На мать было жутко смотреть — так исказилось от гнева и горя ее худое лицо. Вдруг она залилась краской стыда, словно опалившей ее внутренним огнем, и, содрогаясь от рыданий, убежала в спальню. Отец отшатнулся, будто увидел привидение, и прижался спиной к стене, вытянув вперед руки… Его глаза за стеклами очков расширились от страха… Он весь как-то сгорбился по-стариковски и медленно потащился вслед за матерью…
Тетя, зять, Ганс и Грета печально стояли вокруг празднично накрытого стола и молчали. Мужчины курили,
Резкий телефонный звонок прозвучал почти как сигнал спасения.

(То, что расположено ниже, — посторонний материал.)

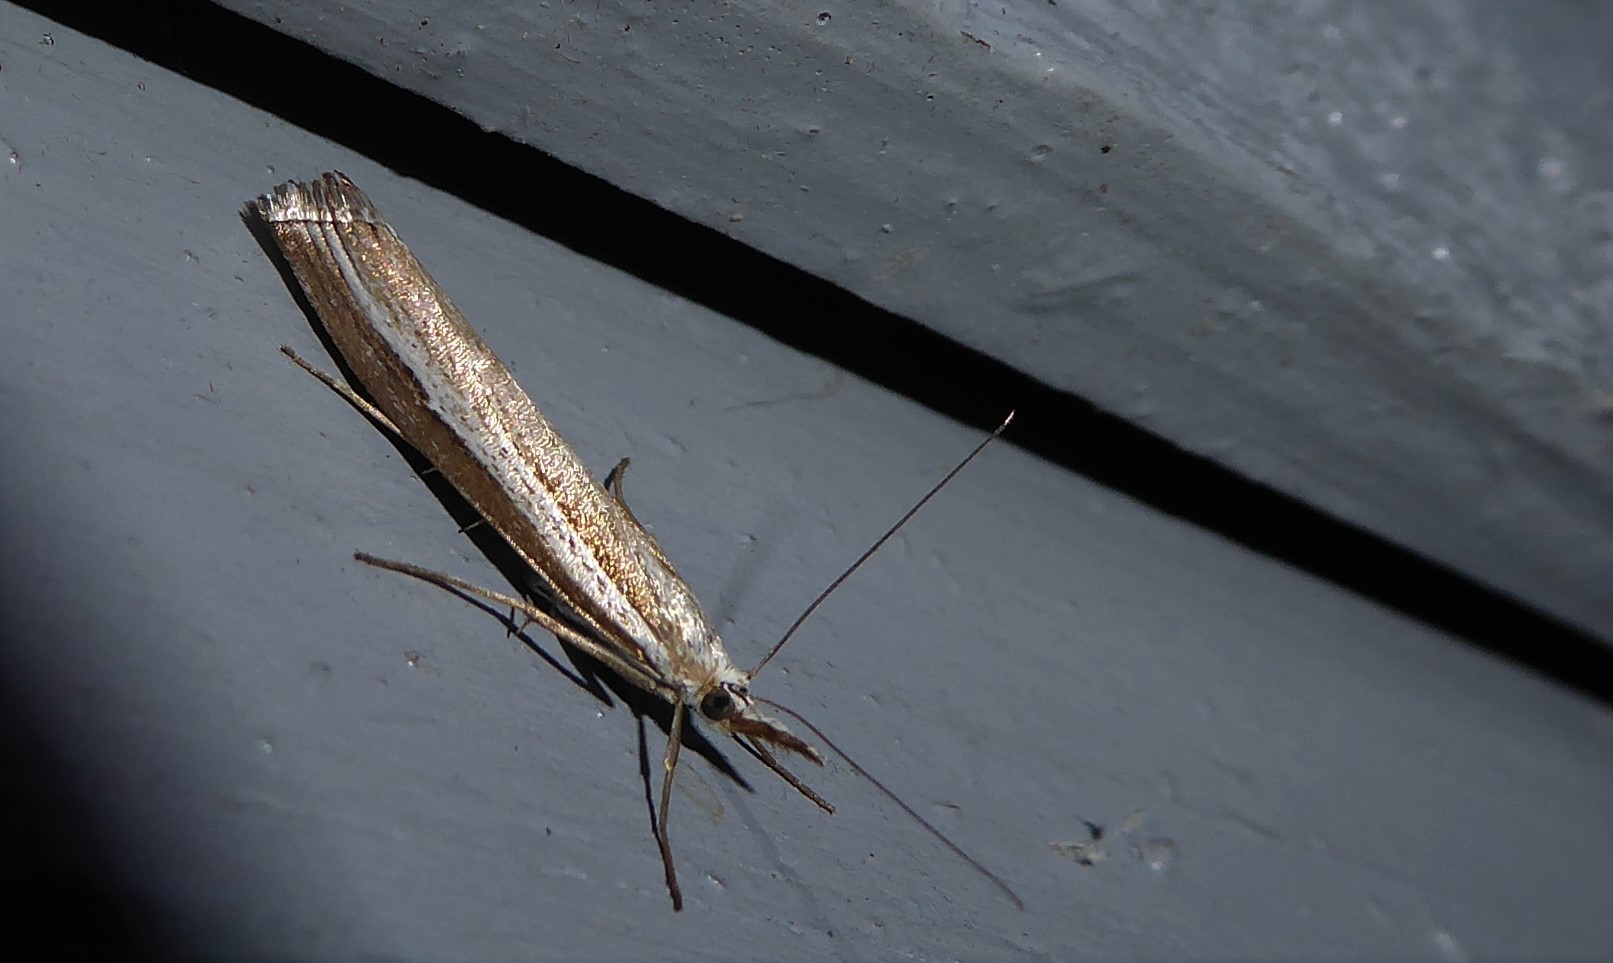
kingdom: Animalia
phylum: Arthropoda
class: Insecta
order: Lepidoptera
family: Crambidae
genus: Orocrambus
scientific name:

Ганс бросился к двери, но мать его опередила: он услышал ее голос, счастливый и взволнованный: «Кристоф?» И сквозь щель неплотно прикрытой двери он увидел ее пылающее лицо, потом закрыл дверь и улыбнулся — первый раз за много месяцев.
8
Кристоф, лежа плашмя на холодной, промерзшей земле, смотрел на эти огромные бессмысленные здания с позиции червяка; он промок от пота и дрожал от холода, а ноги были так натружены и разбиты, что он не мог ими шевельнуть; словно обезумев от страха, его отделение металось вокруг, как стая вспугнутых птиц, старающихся прижаться к земле и иногда взмахивающих крыльями. Из брызжущего слюной рта унтер-офицера пулеметными очередями выстреливали команды «Ложись! Встать! Бегом марш!» с такой скоростью, что Кристоф не то что вскочить, он вообще не успевал встать во весь рост и лишь время от времени немного приподнимался. Даже ледяной холод, пронизывавший тело, не мог заставить его выполнить команду, так сильно он был измочален. С удивительным спокойствием он наблюдал за унтер-офицером Мирглером, разыгрывавшим перед ними свой «дебют». Любая мелочь, неправильно выполненная команда приводили его в бешенство, и на смазливом лице появлялось выражение яростного гнева, который тут же обрушивался на голову провинившегося; почти час он муштровал солдат здесь, за конюшнями…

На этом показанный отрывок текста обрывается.